Copy the Laplace transform thread below word for word, leaving out the data that follows it.

* [TEXT SHOWN]:
=== Begin Enclosure ===

Question

Find the laplace transform of the following: a) t^2 sin kt b) tsin kt

Laplace transform
ANSWERED
asked 2021-03-05
Find the laplace transform of the following:
\(a) t^2 \sin kt\)
\(b) t\sin kt\)

Answers (1)

2021-03-06
\(\text{Step 1}\)
\(\text{Recall the following.}\)
\(L\left\{t^kf(t)\right\}=(-1)^k\frac{d^k}{ds^k}(L\left\{f(t)\right\})\)
\(L\left\{\sin(at)\right\}=\frac{a}{s^2+a^2}\)
\(\text{Step 2}\)
\(\text{(a) Obtain the Laplace transform as follows.}\)
\((a) f(t)=t^2\sin (kt)\)
\(L\left\{\sin(kt)\right\}=\frac{k}{s^2+k^2}\)
\(L\left\{t^2\sin(kt)\right\}=(-1)^2\frac{d^2}{ds^2}(L\left\{\sin(kt)\right\})\)
\(=\frac{d^2}{ds^2}\bigg(\frac{k}{s^2+k^2}\bigg)\)
\(=\frac{d}{ds}\bigg(\frac{d}{ds}\bigg(\frac{k}{s^2+k^2}\bigg)\bigg)\)
\(=\frac{d}{ds}\bigg(-\frac{2ks}{(s^2+k^2)^2}\bigg)\)
\(=-2k\frac{d}{ds}\bigg(\frac{s}{(s^2+k^2)^2}\bigg)\)
\(=-2k\frac{(s^2+k^2)^2\frac{d}{ds}(s)-s\frac{d}{ds}\left[(s^2+k^2)^2\right]}{((s^2+k^2)^2)^2}\)
\(=-2k\frac{(s^2+k^2)^2-4s^2\left[(s^2+k^2)\right]}{((s^2+k^2)^2)^2}\)

=== End Enclosure ===

* [MATERIAL PROVIDED]:

=== Begin Enclosure ===

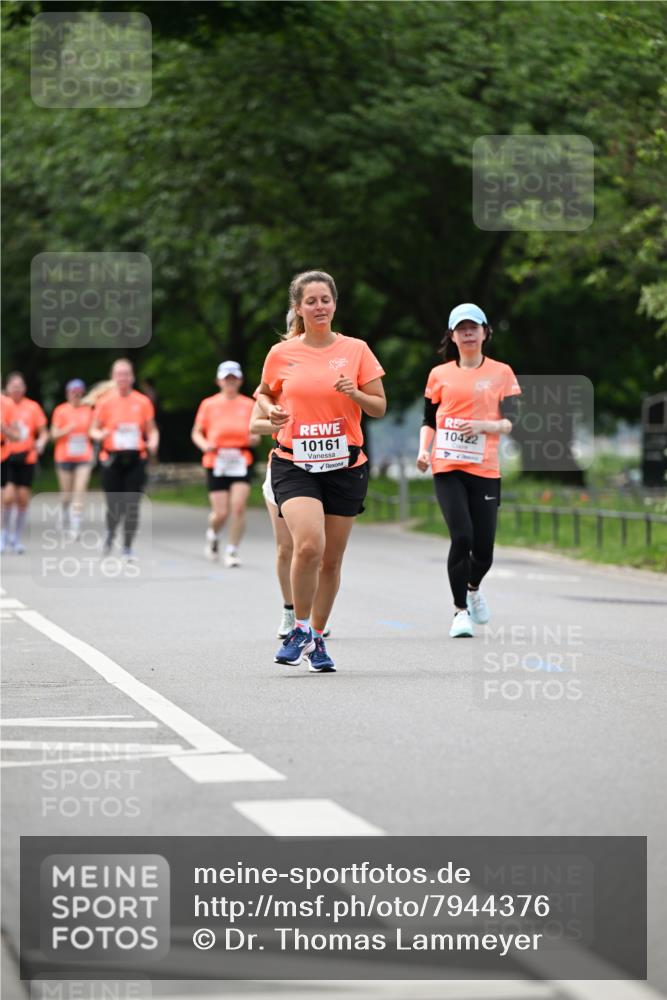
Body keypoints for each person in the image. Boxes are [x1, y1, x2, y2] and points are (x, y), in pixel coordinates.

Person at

=== End Enclosure ===

* [ANSWER TO THE PROBLEM]:
Question

Find the laplace transform of the following: a) t^2 sin kt b) tsin kt

Laplace transform
ANSWERED
asked 2021-03-05
Find the laplace transform of the following:
\(a) t^2 \sin kt\)
\(b) t\sin kt\)

Answers (1)

2021-03-06
\(\text{Step 1}\)
\(\text{Recall the following.}\)
\(L\left\{t^kf(t)\right\}=(-1)^k\frac{d^k}{ds^k}(L\left\{f(t)\right\})\)
\(L\left\{\sin(at)\right\}=\frac{a}{s^2+a^2}\)
\(\text{Step 2}\)
\(\text{(a) Obtain the Laplace transform as follows.}\)
\((a) f(t)=t^2\sin (kt)\)
\(L\left\{\sin(kt)\right\}=\frac{k}{s^2+k^2}\)
\(L\left\{t^2\sin(kt)\right\}=(-1)^2\frac{d^2}{ds^2}(L\left\{\sin(kt)\right\})\)
\(=\frac{d^2}{ds^2}\bigg(\frac{k}{s^2+k^2}\bigg)\)
\(=\frac{d}{ds}\bigg(\frac{d}{ds}\bigg(\frac{k}{s^2+k^2}\bigg)\bigg)\)
\(=\frac{d}{ds}\bigg(-\frac{2ks}{(s^2+k^2)^2}\bigg)\)
\(=-2k\frac{d}{ds}\bigg(\frac{s}{(s^2+k^2)^2}\bigg)\)
\(=-2k\frac{(s^2+k^2)^2\frac{d}{ds}(s)-s\frac{d}{ds}\left[(s^2+k^2)^2\right]}{((s^2+k^2)^2)^2}\)
\(=-2k\frac{(s^2+k^2)^2-4s^2\left[(s^2+k^2)\right]}{((s^2+k^2)^2)^2}\)